- Country: Ethiopia
- Founded: 1933/1948
- Membership: 67,250
- Chief Scout: Dr. B.T. Costantinos
- Chief Commissioner: Dr. W.A. Davis
- Affiliation: World Organization of the Scout Movement
- Website Ethiopia Scouts

= Ethiopia Scout Association =

National Ethiopian Scouts organization

The Ethiopia Scout Association (የኢትዮጵያ እስካውት ማህበር) is the national Scouting association of Ethiopia. The Scout movement was first introduced in Ethiopia around 1919, and had opened a school in Addis Ababa by 1934. However, the association was forced to end its activities due to the Second Italo-Abyssinian War of 1935-1936. Scouting was revived in Ethiopia in 1948, when Scout activities gained a foothold in the schools of Ethiopia. Ethiopia was recognized as a member of the World Organization of the Scout Movement in 1969.

==History==

Alternate version of the membership badge of the Ethiopia Scout Association

Ethiopia's Emperor Haile Selassie I in his autobiography, My Life and Ethiopia's Progress (Vol. I), refers to his establishment of the Scouts some time around 1919 (when he was Regent of Ethiopia and known as Ras Tafari), as part of the Modernization of Ethiopia:

In previous times, all men who were soldiers were so only by custom, but there was no military school. But from 1911 [Ethiopian Calendar (1918/19 Gregorian calendar)] onwards, We established a military college and saw to it that the soldiers should learn the entire military craft at the college. In addition to this We set up, under the auspices of Our son Makonnen, Duke of Harar, a Boy Scouts movement, so that boys should carry out their duties well.

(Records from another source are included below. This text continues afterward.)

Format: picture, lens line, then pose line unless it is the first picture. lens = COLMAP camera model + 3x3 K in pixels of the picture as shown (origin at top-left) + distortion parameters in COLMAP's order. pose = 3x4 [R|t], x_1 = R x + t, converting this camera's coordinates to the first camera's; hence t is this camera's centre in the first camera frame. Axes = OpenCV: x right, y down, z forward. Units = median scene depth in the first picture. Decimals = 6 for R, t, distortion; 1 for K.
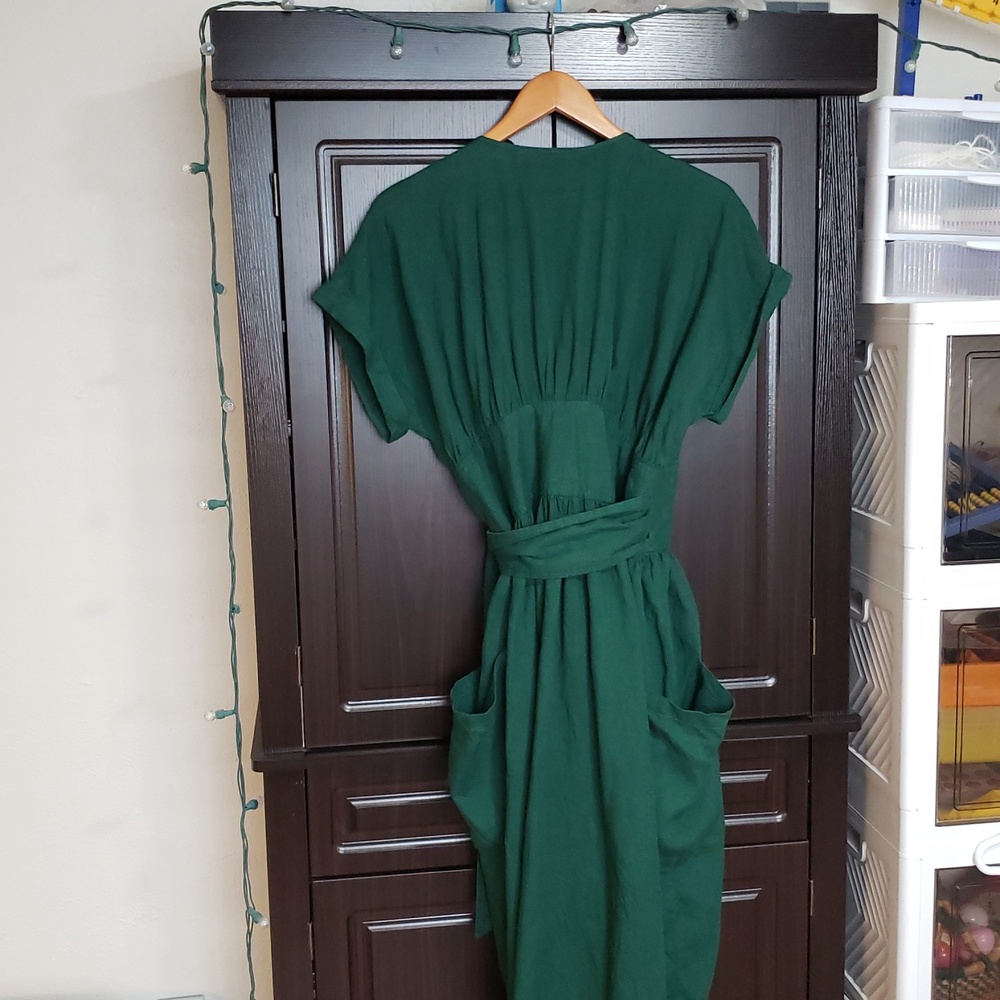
lens RADIAL K [[1429.3, 0, 500.3], [0, 1429.3, 499.8], [0, 0, 1]] dist [0.054559, 0.000000]
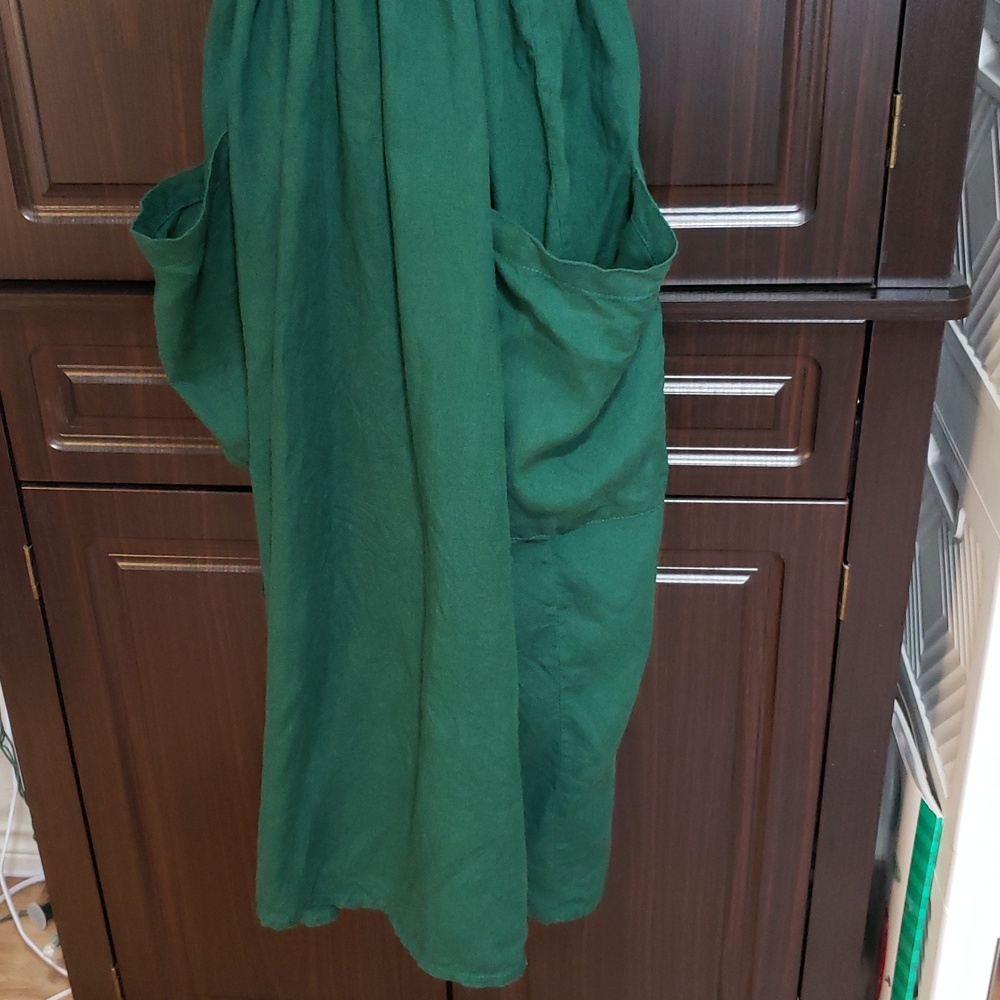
lens RADIAL K [[1429.3, 0, 498.8], [0, 1429.3, 499.6], [0, 0, 1]] dist [0.054559, 0.000000]
pose [[0.970890, 0.103605, -0.215960, 0.213025], [-0.029677, 0.946699, 0.320751, 0.060713], [0.237680, -0.305004, 0.922215, 0.463154]]
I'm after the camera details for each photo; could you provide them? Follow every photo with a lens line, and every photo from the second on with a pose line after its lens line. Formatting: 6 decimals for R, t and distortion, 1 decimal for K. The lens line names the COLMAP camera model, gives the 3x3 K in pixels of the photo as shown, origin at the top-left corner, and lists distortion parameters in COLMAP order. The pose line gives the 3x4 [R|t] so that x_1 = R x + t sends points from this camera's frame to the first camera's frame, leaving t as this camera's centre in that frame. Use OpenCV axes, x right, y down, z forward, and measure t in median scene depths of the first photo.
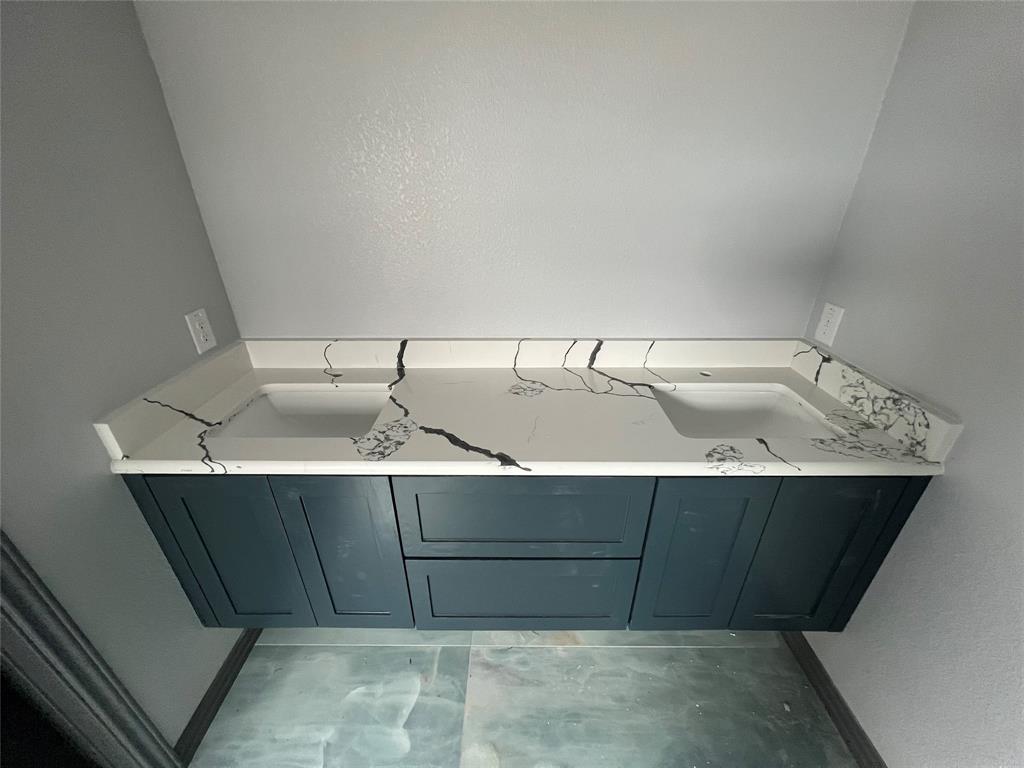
lens RADIAL K [[407.8, 0, 509.3], [0, 407.8, 383.8], [0, 0, 1]] dist [-0.001011, -0.000003]
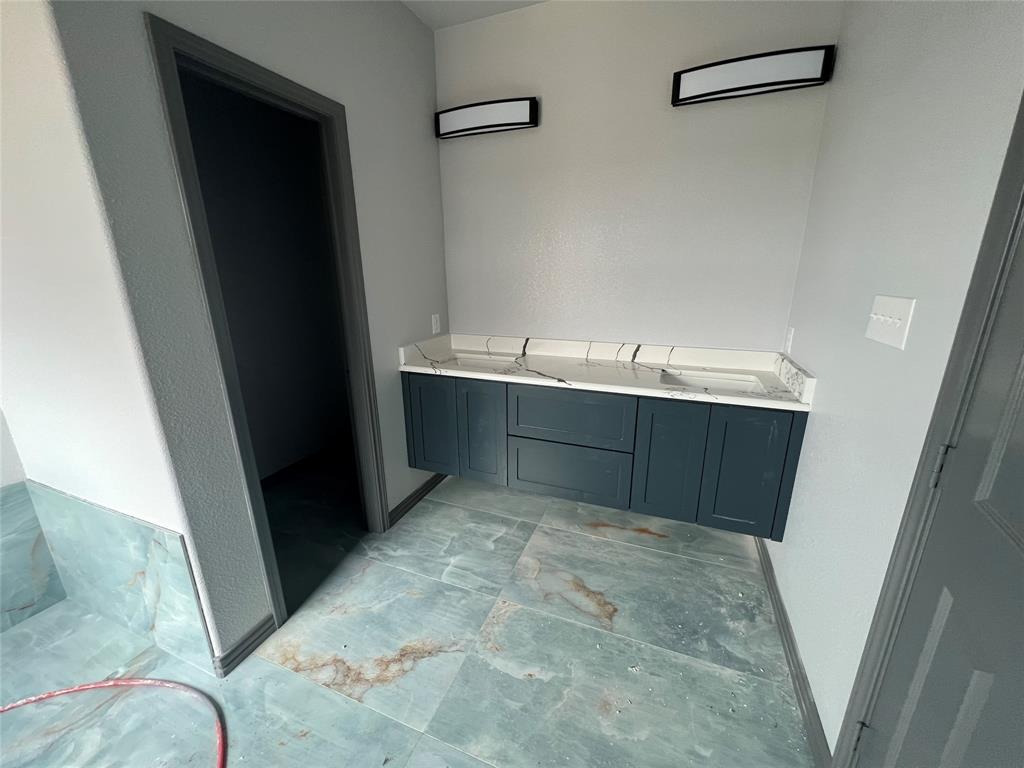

Ethiopian Scouts assisted during the nation's droughts and famines in the 1970s and 1980s, as well as literacy campaigns and other community services. In the 1970s, Ethiopian Scouts established a new training and camping center at Lake Langano. The Ethiopia Scout Association experienced its second demise in the early 1970s, when the Marxist Derg regime dissolved the association and confiscated its properties and funds, claiming that the values of faith enshrined in the Scout promises were incompatible with the philosophy pursued by the new regime.

After twenty years of effort, with the emergence of the democratic system, and in accordance with the proclamation number 512/59, the Ethiopia Scout Association was re-established in 1995. The 35th World Scout Conference, convened in Durban, South Africa July 26–30, 1999, voted to remove Ethiopia from WOSM membership because the national Scout organization had ceased to exist (although earlier that year an Ethiopian contingent had attended the World Scout Jamboree in Chile). The Ethiopia Scout Association was readmitted to the WOSM at the World Scout Conference in Greece in July, 2002, the result of ten years effort by Father Renzo Mancini, the Chief Scout of Ethiopia, commissioners and other members of the Ethiopia Scout Association, who worked to get the association recognized again at the world level. Soon after this most recent recognition by WOSM, with the support of the Africa Regional Office, the Ethiopia Scout Association organized a number of training courses, and conducted recruitment drives and public relation activities.

Presently there are 67,250 Scouts (as of 2014), compared to 9,829 in 1972.

==Program and ideals==
- Tadagi Scouts (Cub Scouts) age 7 to 11/12
- Medebegha Scouts (Junior Scouts) age 11/12 to 15/17
- Wotat Scouts (Venture Scouts) age 15/17 to 18/19
- Awaki Scouts (Rover Scouts) age 18/19 to 25

When a Rover Scout leaves the crew after completing his/her 25th birthday, he/she can train to be a Scout leader and takes the title Golmassa.

The Scout Motto is ዝግጁ, pronounced /am/, and means Ready in Amharic.

==Emblems==
The membership badge of the Ethiopia Scout Association features the lion of Judah from the earlier flag of Ethiopia.

==International Scouting units in Ethiopia==
In addition, there are American Boy Scouts in Addis Ababa, linked to the Direct Service branch of the Boy Scouts of America, which supports units around the world.